▸ Work to complete:
Locate each line of the material that contains "qemu", then return it.
---*---
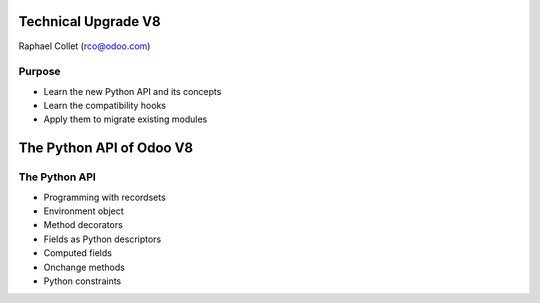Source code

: Technical Upgrade V8
====================

Raphael Collet (rco@odoo.com)


Purpose
-------

* Learn the new Python API and its concepts
* Learn the compatibility hooks
* Apply them to migrate existing modules


The Python API of Odoo V8
=========================


The Python API
--------------

* Programming with recordsets
* Environment object
* Method decorators
* Fields as Python descriptors
* Computed fields
* Onchange methods
* Python constraints
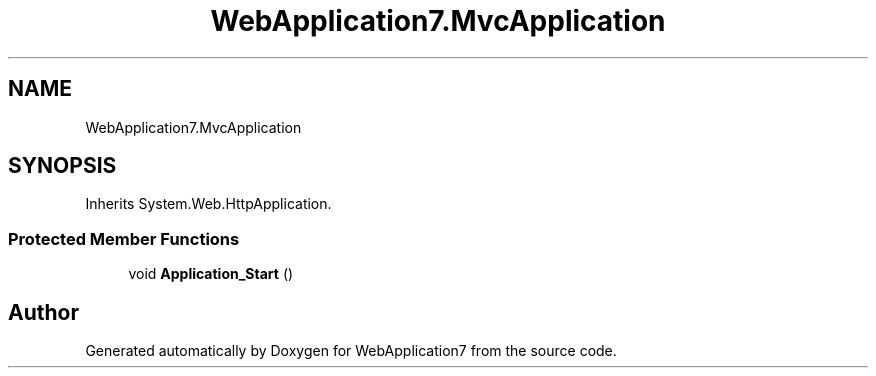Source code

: .TH "WebApplication7.MvcApplication" 3 "Mon Apr 4 2022" "WebApplication7" \" -*- nroff -*-
.ad l
.nh
.SH NAME
WebApplication7.MvcApplication
.SH SYNOPSIS
.br
.PP
.PP
Inherits System\&.Web\&.HttpApplication\&.
.SS "Protected Member Functions"

.in +1c
.ti -1c
.RI "void \fBApplication_Start\fP ()"
.br
.in -1c

.SH "Author"
.PP 
Generated automatically by Doxygen for WebApplication7 from the source code\&.
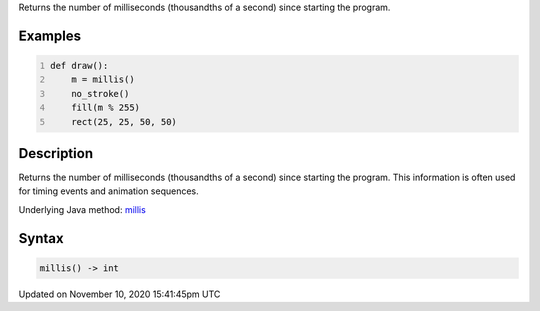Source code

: .. title: millis()
.. slug: millis
.. date: 2020-11-10 15:41:45 UTC+00:00
.. tags:
.. category:
.. link:
.. description: py5 millis() documentation
.. type: text

Returns the number of milliseconds (thousandths of a second) since starting the program.

Examples
========

.. raw:: html

    <div class="example-table">

.. raw:: html

    <div class="example-row"><div class="example-cell-image">

.. raw:: html

    </div><div class="example-cell-code">

.. code:: python
    :number-lines:

    def draw():
        m = millis()
        no_stroke()
        fill(m % 255)
        rect(25, 25, 50, 50)

.. raw:: html

    </div></div>

.. raw:: html

    </div>

Description
===========

Returns the number of milliseconds (thousandths of a second) since starting the program. This information is often used for timing events and animation sequences.

Underlying Java method: `millis <https://processing.org/reference/millis_.html>`_

Syntax
======

.. code:: python

    millis() -> int

Updated on November 10, 2020 15:41:45pm UTC

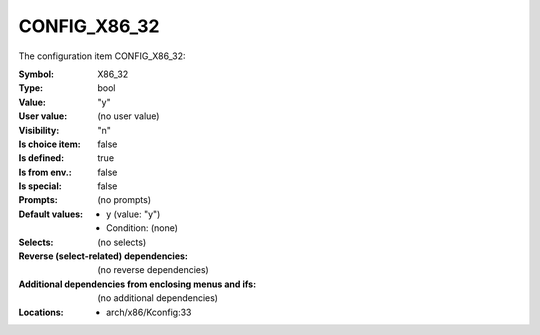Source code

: 
.. _CONFIG_X86_32:

CONFIG_X86_32
#############


The configuration item CONFIG_X86_32:

:Symbol:           X86_32
:Type:             bool
:Value:            "y"
:User value:       (no user value)
:Visibility:       "n"
:Is choice item:   false
:Is defined:       true
:Is from env.:     false
:Is special:       false
:Prompts:
 (no prompts)
:Default values:

 *  y (value: "y")
 *   Condition: (none)
:Selects:
 (no selects)
:Reverse (select-related) dependencies:
 (no reverse dependencies)
:Additional dependencies from enclosing menus and ifs:
 (no additional dependencies)
:Locations:
 * arch/x86/Kconfig:33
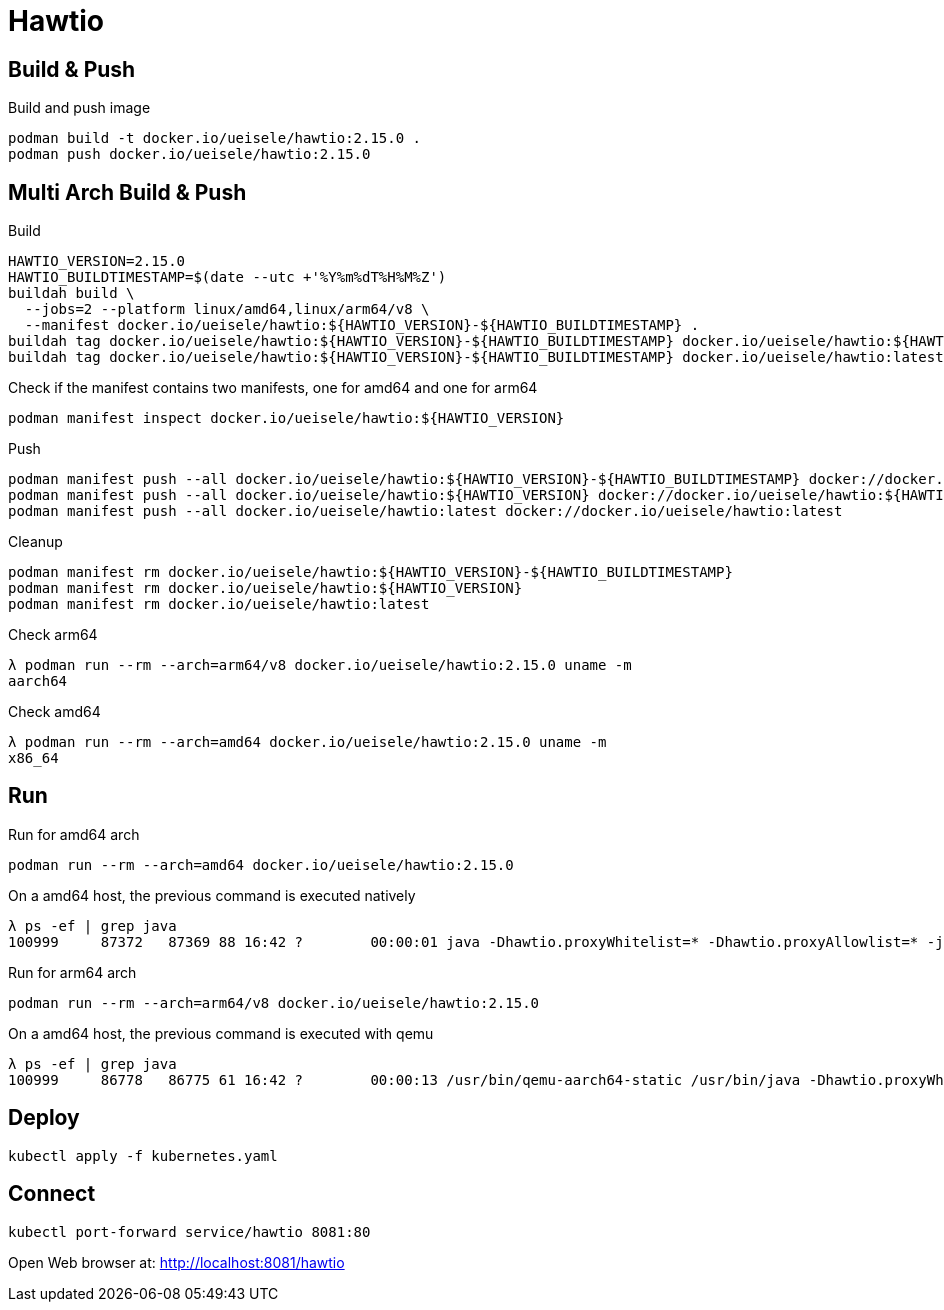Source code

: = Hawtio

== Build & Push

.Build and push image
[source,bash]
----
podman build -t docker.io/ueisele/hawtio:2.15.0 .
podman push docker.io/ueisele/hawtio:2.15.0
----

== Multi Arch Build & Push 

.Build
[source,bash]
----
HAWTIO_VERSION=2.15.0
HAWTIO_BUILDTIMESTAMP=$(date --utc +'%Y%m%dT%H%M%Z')
buildah build \
  --jobs=2 --platform linux/amd64,linux/arm64/v8 \
  --manifest docker.io/ueisele/hawtio:${HAWTIO_VERSION}-${HAWTIO_BUILDTIMESTAMP} .
buildah tag docker.io/ueisele/hawtio:${HAWTIO_VERSION}-${HAWTIO_BUILDTIMESTAMP} docker.io/ueisele/hawtio:${HAWTIO_VERSION}
buildah tag docker.io/ueisele/hawtio:${HAWTIO_VERSION}-${HAWTIO_BUILDTIMESTAMP} docker.io/ueisele/hawtio:latest
----

.Check if the manifest contains two manifests, one for amd64 and one for arm64
[source,bash]
----
podman manifest inspect docker.io/ueisele/hawtio:${HAWTIO_VERSION}
----

.Push
[source,bash]
----
podman manifest push --all docker.io/ueisele/hawtio:${HAWTIO_VERSION}-${HAWTIO_BUILDTIMESTAMP} docker://docker.io/ueisele/hawtio:${HAWTIO_VERSION}-${HAWTIO_BUILDTIMESTAMP}
podman manifest push --all docker.io/ueisele/hawtio:${HAWTIO_VERSION} docker://docker.io/ueisele/hawtio:${HAWTIO_VERSION}
podman manifest push --all docker.io/ueisele/hawtio:latest docker://docker.io/ueisele/hawtio:latest
----

.Cleanup
[source,bash]
----
podman manifest rm docker.io/ueisele/hawtio:${HAWTIO_VERSION}-${HAWTIO_BUILDTIMESTAMP}
podman manifest rm docker.io/ueisele/hawtio:${HAWTIO_VERSION}
podman manifest rm docker.io/ueisele/hawtio:latest
----

.Check arm64
[source,bash]
----
λ podman run --rm --arch=arm64/v8 docker.io/ueisele/hawtio:2.15.0 uname -m
aarch64
----

.Check amd64
----
λ podman run --rm --arch=amd64 docker.io/ueisele/hawtio:2.15.0 uname -m
x86_64
----

== Run

.Run for amd64 arch
[source,bash]
----
podman run --rm --arch=amd64 docker.io/ueisele/hawtio:2.15.0
----

.On a amd64 host, the previous command is executed natively
[source,bash]
----
λ ps -ef | grep java
100999     87372   87369 88 16:42 ?        00:00:01 java -Dhawtio.proxyWhitelist=* -Dhawtio.proxyAllowlist=* -jar /home/appuser/opt/hawtio/hawtio-app-2.15.0.jar --port 8081
----

.Run for arm64 arch
[source,bash]
----
podman run --rm --arch=arm64/v8 docker.io/ueisele/hawtio:2.15.0
----

.On a amd64 host, the previous command is executed with qemu
[source,bash]
----
λ ps -ef | grep java
100999     86778   86775 61 16:42 ?        00:00:13 /usr/bin/qemu-aarch64-static /usr/bin/java -Dhawtio.proxyWhitelist=* -Dhawtio.proxyAllowlist=* -jar /home/appuser/opt/hawtio/hawtio-app-2.15.0.jar --port 8081
----

== Deploy

[source,bash]
----
kubectl apply -f kubernetes.yaml
----

== Connect

[source,bash]
----
kubectl port-forward service/hawtio 8081:80
----

Open Web browser at: http://localhost:8081/hawtio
---*---
▸ Exercise output:
.On a amd64 host, the previous command is executed with qemu
100999     86778   86775 61 16:42 ?        00:00:13 /usr/bin/qemu-aarch64-static /usr/bin/java -Dhawtio.proxyWhitelist=* -Dhawtio.proxyAllowlist=* -jar /home/appuser/opt/hawtio/hawtio-app-2.15.0.jar --port 8081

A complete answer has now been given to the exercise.